Question

Excessive use of screens can result in vision problems, obesity, sleep disorders, anxiety, low retention problems and can impede social and emotional comprehension and expression. It is essential to be mindful of the amount of time we spend on screens and to reduce our screen time by taking regular breaks, setting time limits, and engaging in non-screen-based activities. In a class of students of the age group 14 to 17, the students were categorised into three groups according to a feedback form filled by them. The first group constituted of the students who spent more than 4 hours per day on the mobile screen or the gaming screens, while the second group spent 2 to 4 hours per day on the same activities. The third group spent less than 2 hours per day on the same. The first group with the high screen time is 60% of all the students, whereas the second group with moderate screen time is 30% and the third group with low screen time is only 10% of the total number of students. It was observed that 80% of students of the first group faced severe anxiety and low retention issues, with 70% of the second group and 30% of the third group having the same symptoms.

1. What is the total percentage of students who suffer from anxiety and low retention issues in the class?  (2) 
2. A student is selected at random, and he is found to suffer from anxiety and low retention issues. What is the probability that he/she spends screen time more than 4 hours per day?  (2)

Answer 1

Let the events be

E₁: The student is in the first group (time spent on screen is more than 4 hours).

E₂: The student is in the second group (time spent on screen is 2 to 4 hours).

E₃: The student is in the third group (time spent on screen is less than 2 hours).

A: The event of the student showing symptoms of anxiety and low retention.

Given that the first group with the high screen time is 60% of all the students, whereas the second group with moderate screen time is 30% and the third group with low screen time is only 10% of the total number of students.

So, we can write

P(E₁) = 60% = `60/100`

P(E₂) = 30% = `30/100`

P(E₃) = 10% = `10/100`

Also, given that it was observed that 80% of students of the first group faced severe anxiety and low retention issues, with 70% of the second group and 30% of the third group having the same symptoms.

So, we can write

People with anxiety, and in 1^st group = P(A|E₁) = 80% = `80/100`

People with anxiety, and in 2^nd group = P(A|E₂) = 70% = `70/100`

People with anxiety, and in 3^rd group = P(A|E₃) = 30% = `30/100`

I. Basically we need to find the probability that a student has anxiety:

Now, P(student has anxiety) = P(student in 1^st group) × P(student has anxiety and in 1^st group) + P(student in 2^nd group) × P(student has anxiety and in 2^nd group) + P(student in 3^rd group) × P(student has anxiety and in 3^rd group)

P(A) = P(E₁) × P(A|E₁) + P(E₂) × P(A|E₂) + P(E₃) × P(A|E₃)

= `60/100 xx 80/100 + 30/100 xx 70/100 + 10/100 xx 30/100`

= `6/10 xx 8/10 + 3/10 xx 7/10 + 1/10 xx 3/10`

= `48/100 + 21/100 + 3/100`

= `(48 + 21 + 3)/100`

= `72/100`

= 72%

Thus, 72% students who suffer from anxiety and low retention issues in the class.

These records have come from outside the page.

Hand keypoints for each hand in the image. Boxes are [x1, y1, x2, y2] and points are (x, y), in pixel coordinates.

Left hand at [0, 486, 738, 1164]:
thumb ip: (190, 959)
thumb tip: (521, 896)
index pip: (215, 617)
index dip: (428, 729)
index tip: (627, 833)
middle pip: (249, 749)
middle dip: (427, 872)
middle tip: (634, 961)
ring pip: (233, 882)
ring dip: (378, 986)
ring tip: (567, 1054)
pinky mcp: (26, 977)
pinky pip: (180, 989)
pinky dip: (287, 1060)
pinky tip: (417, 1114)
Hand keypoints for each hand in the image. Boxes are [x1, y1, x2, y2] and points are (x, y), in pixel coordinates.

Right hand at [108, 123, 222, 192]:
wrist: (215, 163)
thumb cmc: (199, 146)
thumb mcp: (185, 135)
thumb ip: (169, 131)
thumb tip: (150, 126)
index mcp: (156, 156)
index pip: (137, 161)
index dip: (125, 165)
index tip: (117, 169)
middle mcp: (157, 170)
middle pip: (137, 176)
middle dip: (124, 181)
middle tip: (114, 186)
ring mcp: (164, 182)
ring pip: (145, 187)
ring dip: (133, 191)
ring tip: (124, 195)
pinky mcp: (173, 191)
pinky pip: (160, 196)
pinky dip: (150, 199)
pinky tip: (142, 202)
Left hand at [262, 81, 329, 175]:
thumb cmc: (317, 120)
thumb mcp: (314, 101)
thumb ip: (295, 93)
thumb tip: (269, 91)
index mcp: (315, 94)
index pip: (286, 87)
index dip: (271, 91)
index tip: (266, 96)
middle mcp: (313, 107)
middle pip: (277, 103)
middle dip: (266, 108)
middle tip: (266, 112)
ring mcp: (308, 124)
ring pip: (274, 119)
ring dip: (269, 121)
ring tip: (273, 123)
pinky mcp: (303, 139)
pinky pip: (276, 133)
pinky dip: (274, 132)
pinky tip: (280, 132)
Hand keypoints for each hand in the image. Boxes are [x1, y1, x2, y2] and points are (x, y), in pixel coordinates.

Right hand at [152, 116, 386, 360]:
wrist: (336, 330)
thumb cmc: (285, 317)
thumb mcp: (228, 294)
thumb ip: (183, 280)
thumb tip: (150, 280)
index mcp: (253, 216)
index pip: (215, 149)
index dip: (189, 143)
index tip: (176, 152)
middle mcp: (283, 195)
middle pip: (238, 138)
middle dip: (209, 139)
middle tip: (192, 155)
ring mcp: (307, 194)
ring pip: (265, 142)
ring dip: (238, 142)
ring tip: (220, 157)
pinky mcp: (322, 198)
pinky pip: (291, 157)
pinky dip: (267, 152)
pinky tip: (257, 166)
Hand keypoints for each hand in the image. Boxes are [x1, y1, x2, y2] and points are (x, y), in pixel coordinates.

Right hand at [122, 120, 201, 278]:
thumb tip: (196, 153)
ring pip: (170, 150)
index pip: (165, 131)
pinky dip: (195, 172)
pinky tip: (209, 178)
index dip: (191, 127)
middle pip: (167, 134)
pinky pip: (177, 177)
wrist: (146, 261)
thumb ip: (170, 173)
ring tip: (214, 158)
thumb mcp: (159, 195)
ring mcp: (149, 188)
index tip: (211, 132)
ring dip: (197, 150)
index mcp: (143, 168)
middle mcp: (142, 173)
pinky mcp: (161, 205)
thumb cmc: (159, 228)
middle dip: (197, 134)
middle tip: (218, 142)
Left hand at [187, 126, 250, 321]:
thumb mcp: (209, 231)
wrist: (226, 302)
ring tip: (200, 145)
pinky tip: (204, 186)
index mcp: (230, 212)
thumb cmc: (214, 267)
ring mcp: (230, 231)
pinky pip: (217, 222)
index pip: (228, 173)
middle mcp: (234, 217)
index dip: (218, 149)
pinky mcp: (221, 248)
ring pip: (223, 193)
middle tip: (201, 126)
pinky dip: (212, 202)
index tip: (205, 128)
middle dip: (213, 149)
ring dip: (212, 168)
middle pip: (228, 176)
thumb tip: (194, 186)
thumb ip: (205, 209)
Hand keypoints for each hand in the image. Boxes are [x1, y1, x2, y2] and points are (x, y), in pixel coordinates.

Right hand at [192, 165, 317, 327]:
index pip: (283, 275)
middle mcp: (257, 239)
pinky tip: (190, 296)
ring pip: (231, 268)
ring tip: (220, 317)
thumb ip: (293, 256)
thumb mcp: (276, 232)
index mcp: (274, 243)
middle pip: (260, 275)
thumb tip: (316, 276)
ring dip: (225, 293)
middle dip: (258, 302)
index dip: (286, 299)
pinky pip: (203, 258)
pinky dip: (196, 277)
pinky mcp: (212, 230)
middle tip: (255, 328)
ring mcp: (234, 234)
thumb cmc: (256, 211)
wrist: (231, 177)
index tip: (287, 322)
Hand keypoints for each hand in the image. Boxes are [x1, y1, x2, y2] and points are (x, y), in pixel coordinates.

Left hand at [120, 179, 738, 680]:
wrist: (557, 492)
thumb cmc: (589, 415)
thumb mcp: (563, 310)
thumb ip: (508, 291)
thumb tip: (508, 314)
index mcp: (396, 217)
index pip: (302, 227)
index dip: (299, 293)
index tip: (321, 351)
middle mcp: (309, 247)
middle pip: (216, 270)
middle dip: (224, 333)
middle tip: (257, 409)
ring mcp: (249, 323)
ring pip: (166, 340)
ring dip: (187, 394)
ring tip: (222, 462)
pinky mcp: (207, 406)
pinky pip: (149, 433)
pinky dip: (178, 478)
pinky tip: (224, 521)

II. We need to find P(E₁|A):

Using the conditional probability formula:

P(E₁|A) = `(P(E_1 ∩ A))/(P(A))`  ....(1)

Now, we found P(A) in the last part:

For P(E₁ ∩ A), we can also write

P(A|E₁) = `(P(A ∩ E_1))/(P(E_1))`

Putting values:

`80/100 = (P(A ∩ E_1))/(60/100)`

`80/100 xx 60/100` = P(A ∩ E₁)

P(A ∩ E₁) = `80/100 xx 60/100`

P(A ∩ E₁) = `8/10 xx 6/10`

P(A ∩ E₁) = `48/100`

Putting values in (1):

P(E₁|A) = `(P(E_1 ∩ A))/(P(A))`  ....(1)

= `(48/100)/(72/100)`

= `48/72`

= `6/9`

= `2/3`

Thus, required probability is `2/3`.